▸ **Bloc de texte**:
=-=-=-=-=
Rémunération équitable et marque employeur : un cercle vertueux possible

Au-delà de la conformité, la transparence salariale peut devenir un argument d'attractivité différenciant. Les candidats sont de plus en plus attentifs à l'équité perçue des rémunérations, et une organisation capable de formaliser et d'expliquer clairement ses critères de fixation de salaire — sans tout dévoiler — renforce la confiance dès le processus de recrutement. Une politique de gestion de la performance bien documentée réduit également les frustrations post-embauche, l'une des causes les plus fréquentes de départs dans les douze premiers mois.

Mesurer et piloter sa marque employeur recrutement : les indicateurs qui comptent

Les KPIs incontournables de l'attractivité employeur

Un tableau de bord de marque employeur cohérent combine plusieurs familles d'indicateurs : volume de candidatures spontanées, délai moyen de recrutement, taux de conversion offre/acceptation, taux de rétention à douze mois, NPS candidat, score sur les plateformes d'avis, et part des recrutements issus de la cooptation. Aucun de ces indicateurs n'est suffisant seul — c'est leur lecture combinée qui révèle la santé réelle de l'attractivité employeur et permet d'identifier les maillons faibles du dispositif.

Du tableau de bord à la décision : transformer la mesure en action

Mesurer sans agir est une impasse. Une revue trimestrielle des indicateurs, avec boucle de feedback vers les managers opérationnels et vers la direction, transforme la donnée en levier d'amélioration continue. Pour les équipes RH souhaitant prendre du recul rapidement sur leur situation, le quiz d'autodiagnostic ci-dessous propose une grille de lecture en six questions, couvrant EVP, expérience candidat, employee advocacy, mesure, conformité réglementaire et cohérence interne/externe.
=-=-=-=-=
▸ **Informations affichées**:
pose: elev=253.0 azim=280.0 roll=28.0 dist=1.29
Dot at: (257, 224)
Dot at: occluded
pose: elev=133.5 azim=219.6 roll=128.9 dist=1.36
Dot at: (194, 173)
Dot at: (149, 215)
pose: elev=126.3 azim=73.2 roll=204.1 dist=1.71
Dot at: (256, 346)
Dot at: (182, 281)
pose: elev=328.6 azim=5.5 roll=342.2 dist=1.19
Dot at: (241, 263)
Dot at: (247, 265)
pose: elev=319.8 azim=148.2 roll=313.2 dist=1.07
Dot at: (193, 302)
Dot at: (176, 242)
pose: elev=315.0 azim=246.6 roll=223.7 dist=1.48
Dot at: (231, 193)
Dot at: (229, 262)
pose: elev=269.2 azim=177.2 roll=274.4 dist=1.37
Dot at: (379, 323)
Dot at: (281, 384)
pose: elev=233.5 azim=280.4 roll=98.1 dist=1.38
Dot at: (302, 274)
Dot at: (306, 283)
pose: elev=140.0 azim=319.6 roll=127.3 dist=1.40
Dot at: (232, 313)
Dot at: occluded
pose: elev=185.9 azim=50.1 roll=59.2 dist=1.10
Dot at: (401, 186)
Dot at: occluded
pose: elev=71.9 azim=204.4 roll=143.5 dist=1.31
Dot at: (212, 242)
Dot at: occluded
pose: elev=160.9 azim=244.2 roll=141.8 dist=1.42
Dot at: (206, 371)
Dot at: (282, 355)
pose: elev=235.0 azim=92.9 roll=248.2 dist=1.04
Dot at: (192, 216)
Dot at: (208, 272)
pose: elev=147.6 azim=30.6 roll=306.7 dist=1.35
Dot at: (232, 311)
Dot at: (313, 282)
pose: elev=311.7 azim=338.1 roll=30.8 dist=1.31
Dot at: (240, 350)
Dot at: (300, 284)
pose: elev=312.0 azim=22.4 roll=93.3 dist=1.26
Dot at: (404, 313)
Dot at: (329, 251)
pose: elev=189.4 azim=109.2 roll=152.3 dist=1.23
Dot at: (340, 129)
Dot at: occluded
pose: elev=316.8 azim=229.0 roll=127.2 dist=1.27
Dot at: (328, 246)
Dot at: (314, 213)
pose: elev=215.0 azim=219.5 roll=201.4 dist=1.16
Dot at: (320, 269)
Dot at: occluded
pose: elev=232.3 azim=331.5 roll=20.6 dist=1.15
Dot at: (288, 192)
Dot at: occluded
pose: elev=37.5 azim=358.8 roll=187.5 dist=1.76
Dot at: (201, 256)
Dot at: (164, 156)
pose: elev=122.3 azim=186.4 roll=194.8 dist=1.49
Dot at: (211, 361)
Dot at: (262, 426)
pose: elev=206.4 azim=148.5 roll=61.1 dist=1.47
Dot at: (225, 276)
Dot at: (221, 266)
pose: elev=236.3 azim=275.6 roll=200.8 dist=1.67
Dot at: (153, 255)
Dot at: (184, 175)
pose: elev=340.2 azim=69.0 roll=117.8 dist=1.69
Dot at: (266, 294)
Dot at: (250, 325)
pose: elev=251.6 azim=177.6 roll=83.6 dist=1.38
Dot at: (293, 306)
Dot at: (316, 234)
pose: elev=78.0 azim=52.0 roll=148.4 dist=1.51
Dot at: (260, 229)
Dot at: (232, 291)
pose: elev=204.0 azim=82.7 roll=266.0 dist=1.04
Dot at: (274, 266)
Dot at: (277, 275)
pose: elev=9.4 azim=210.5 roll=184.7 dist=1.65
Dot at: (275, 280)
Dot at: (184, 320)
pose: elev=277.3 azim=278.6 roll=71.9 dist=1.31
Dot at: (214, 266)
=-=-=-=-=
▸ **Tâches à réaliser**:
A - Selon le texte sur la marque employeur, à quel rythme la revue des indicateurs doit-elle avoir lieu ?
B - Modifiez le passage du texte sur la marque employeur qui va de « Rémunération équitable et » jusqu'à « douze premiers mois. » en y remplaçant « transparence salariale » par « clarté salariale ».
C - Rédigez la suite du texte sur la marque employeur, à partir de sa dernière phrase.
Ce matériel provient d'une autre source que le texte.

▸ **Réponses**:
A - Une revue trimestrielle.

B -
Rémunération équitable et marque employeur : un cercle vertueux possible

Au-delà de la conformité, la clarté salariale peut devenir un argument d'attractivité différenciant. Les candidats sont de plus en plus attentifs à l'équité perçue des rémunérations, et une organisation capable de formaliser et d'expliquer clairement ses critères de fixation de salaire — sans tout dévoiler — renforce la confiance dès le processus de recrutement. Une politique de gestion de la performance bien documentée réduit également les frustrations post-embauche, l'une des causes les plus fréquentes de départs dans les douze premiers mois.

C -
Conclusion

La marque employeur recrutement n'est pas un projet de communication : c'est un système, qui demande de la cohérence entre ce que l'organisation promet et ce qu'elle délivre, entre ses pratiques internes et son image externe. Dans un marché du travail où six métiers sur dix restent en tension forte, où un recrutement raté peut coûter jusqu'à 150 000 €, et où les candidats vérifient systématiquement la réputation employeur avant de postuler, chaque point de friction est un risque. Construire une marque employeur solide, c'est d'abord se donner les outils pour mesurer, ajuster et tenir dans la durée — pas lancer une campagne.

Questions fréquentes sur la marque employeur & recrutement

Quelle est la différence entre marque employeur et image de marque d'entreprise ?

La marque employeur désigne spécifiquement l'image d'une organisation en tant qu'employeur, telle que perçue par les candidats et les collaborateurs, tandis que l'image de marque d'entreprise couvre l'ensemble des publics — clients, investisseurs, partenaires. Les deux se nourrissent mutuellement, mais s'adressent à des audiences et des promesses distinctes.

Combien coûte la mise en place d'une stratégie de marque employeur ?

Investir dans la marque employeur permettrait de réduire de près de 50 % le coût d'un recrutement, selon une étude citée par Wojo. Le budget varie considérablement selon la taille de l'organisation et les canaux mobilisés.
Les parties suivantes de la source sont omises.